Deus criou o homem e disse-lhe:
- Vai, serás o senhor da terra e o animal superior. Grandes trabalhos e surpresas te esperam, mas de tudo triunfarás, se fizeres de tua parte. A tua felicidade muito depende do teu querer. Viverás trinta anos.
O homem ouviu e calou-se.
Deus criou o burro e disse-lhe:
- Vais viver como escravo do homem, conduzi-lo a ele e a todos os fardos que te puser às costas. Serás bastante discreto e paciente para suportar, além da pesada carga, as privações que te forem impostas durante as viagens. Viverás cinquenta anos.
O burro meditou e respondeu:
- Escravidão, cargas, privações, e viver cinquenta anos. É muito, Senhor, bastam-me trinta.
Deus criou o cão e disse-lhe:
- Vais ser o companheiro do homem, de quem guardarás, sempre alerta, a porta, servindo com inteira obediência, ainda que não recebas mais que um osso para matar a fome. Sofrerás açoites, mas, humilde e fiel, tens que lamber a mão que te castiga. Viverás trinta anos.
O cão pensou e refugou:
- Vigiar dia e noite, ser açoitado, padecer fome e viver trinta anos. Não, Senhor, quero apenas dez.
Deus criou o macaco e disse-lhe:
- Vai, teu ofício é alegrar o homem.

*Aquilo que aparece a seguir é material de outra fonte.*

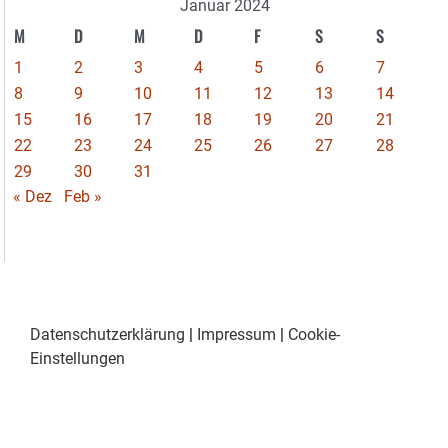
Januar 2024
M
D
M
D
F
S
S
1
2
3
4
5
6
7
8
9
10
11
12
13
14
15
16
17
18
19
20
21
22
23
24
25
26
27
28
29
30
31
« Dez
Feb »
Datenschutzerklärung
|
Impressum
|
Cookie-
Einstellungen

Saltando de galho em galho, ou atado a um cepo, procurarás, imitando-lhe os gestos, arremedando, fazendo esgares, dissipar-lhe a tristeza e entreter-lhe o humor. Viverás cinquenta anos.

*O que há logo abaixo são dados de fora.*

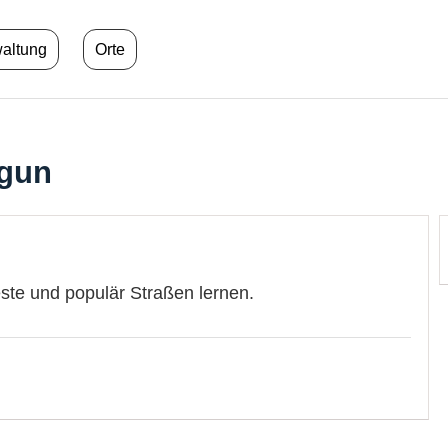
waltung
Orte
rgun
este und populär Straßen lernen.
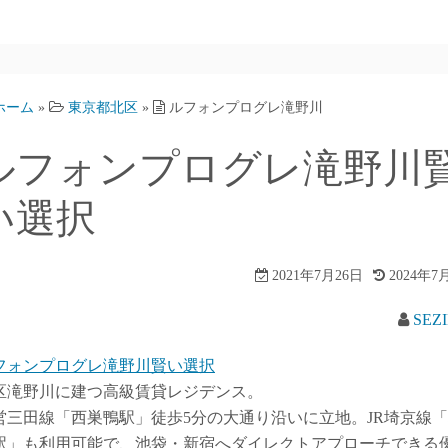
ホーム
»
東京都北区
»
ルフォンプログレ滝野川
ルフォンプログレ滝野川
い選択
2021年7月26日
2024年7
SEZ
フォンプログレ滝野川賢い選択
区滝野川に建つ高級賃貸レジデンス。
営三田線「西巣鴨駅」徒歩5分の大通り沿いに立地。JR埼京線
駅」も利用可能で、池袋・新宿へダイレクトアプローチできる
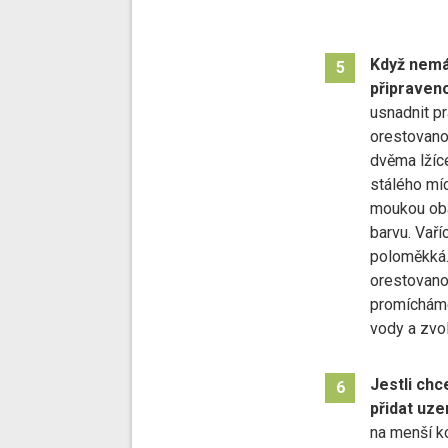
Když nem
5
připraveno
usnadnit pr
orestovan
dvěma lžíc
stálého mí
moukou oba
barvu. Vaří
poloměkká.
orestovano
promícháme,
vody a zvo
Jestli ch
6
přidat uze
na menší k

O macaco pestanejou e pediu:
- Senhor, é demasiado para tão ingrato mister. Basta-me viver trinta anos.
Tomando, então, a palavra, disse o homem:
- Vinte anos que o burro não quis, vinte que o cão enjeitou, vinte que o macaco recusa, dai-mos, Senhor, que trinta anos são muito pouco para o rei dos animais.
- Toma-os - acedeu o Criador. - Viverás os noventa anos, mas com uma condição - cumprirás, em tua vida, não só o teu destino, mas o do burro, o do cão e o do macaco.
E assim vive o homem.
Até aos trinta, forte, corajoso, resistente, arrosta os perigos e estorvos. Luta com resolução, vence e domina. É homem.
Dos trinta aos cinquenta, tem família, e trabalha, sem repouso, para sustentá-la. Cria os filhos, afadiga-se por educá-los e garantir-lhes o futuro. Sobre ele se acumulam os encargos. É burro.
Dos cinquenta aos setenta, está de sentinela à família. Delicado e dócil, seu dever é defendê-la, mas já não pode, contudo, fazer valer a sua vontade. Contrariado, humilha-se e obedece. É cão.
Dos setenta aos noventa, sem forças, curvo, trôpego, enrugado, vegeta a um canto, inútil e ridículo. Faz rir com a sua gula, sua caduquice e a sua própria rabugem. Sabe que o não tomam a sério, mas resigna-se e tem gosto em ser o palhaço das crianças. É macaco.